Brazil’s president Jair Bolsonaro has reportedly shifted his stance on gambling and is now in favour of the legalisation of casino resorts, provided they are regulated at state level.

At the start of August, Bolsonaro met with tourism minister Marcelo Álvaro Antônio; the leader of the government, Vitor Hugo; and Newton Cardoso Jr, president of the Chamber of Deputies’ Tourism Commission.

“We met today with president Jair Bolsonaro and gave him a very special cheese from the Mantiqueira region, a gift from the former governor Newton Cardoso. We also discussed [key items on] the tourism agenda, such as the legalisation of gaming, [an issue] which has the support of the president,” Cardoso Jr stated in a Facebook post on 8 August.

A month earlier, Cardoso Jr met with the president of the Chamber of Deputies, Rodrigo Maia, and submitted a formal request asking him to expedite key pieces of tourism legislation, among them, the legalisation of land-based gambling.

“I’m particularly in favour of [the legalisation of gaming]. What we expect to see in terms of revenue, job creation, and investment in the country is extremely relevant right now,” Cardoso Jr stated earlier this year, adding that that IRs could be used to attract tourists to lesser known regions of the country.

This year has seen the case for legalisation gaining ground, with a number of Brazilian legislators speaking in favour of the idea.

Deputy Max Beltrão, the country’s former Tourism Minister, recently voiced his support for legalising land-based gambling, affirming the creation of casino resorts in the country would “help the economy and national tourism, and generate jobs for thousands of Brazilians”.

Beltrão characterised legalisation as “an old struggle for the national tourist industry”, and highlighted the need to shift the narrative away from the perception of gambling as an illegal activity. “We’re talking about the creation of a regulated gaming sector in Brazil, with tourist resorts, which pays its taxes, and has a clear regulatory framework,” he stated.

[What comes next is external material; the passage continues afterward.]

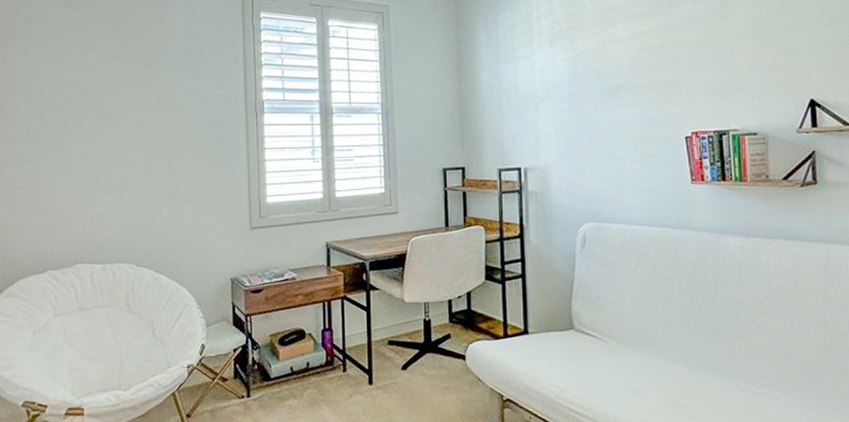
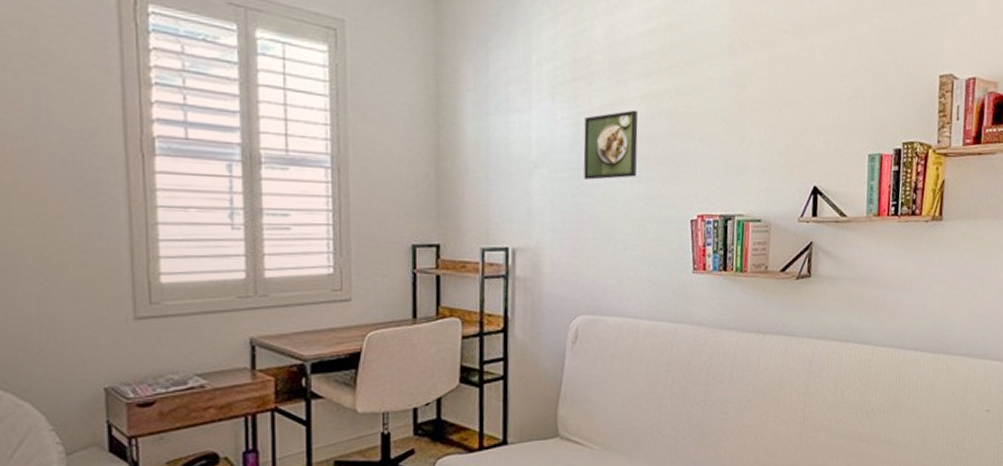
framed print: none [580,47,631,108] -> present [583,110,638,180]

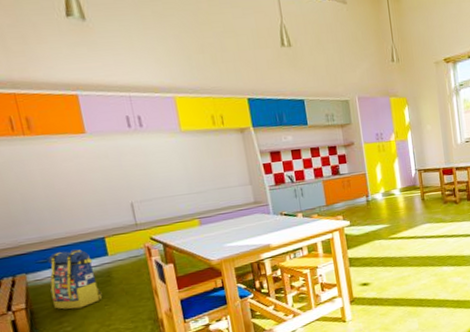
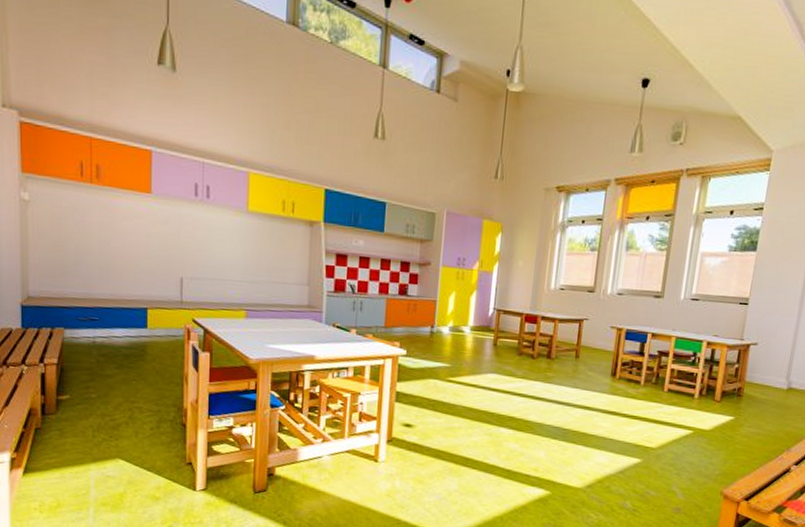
backpack: present [48,249,103,310] -> none [84,313,133,377]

Speaking at the World Chambers Congress this June, Rio de Janeiro’s governor Wilson Witzel – a Bolsonaro ally – and city mayor Marcelo Crivella repeated calls for an IR in Brazil’s second city and third-most populous state.

“We are fighting now so that the Brazilian [National] Congress will allow us to have casinos here, something that the modern world already enjoys and that we [also] want to have [here] in Rio,” said Crivella.

“We need people to invest, important people, to work together with us,” he added, speaking in English. Wiztel affirmed that he is personally overseeing regional lobbying efforts to legalise casinos, as part of plans to boost the state’s tourist economy. “We will approve the casinos in Rio de Janeiro later this year, and each state will regulate in its own way,” he explained.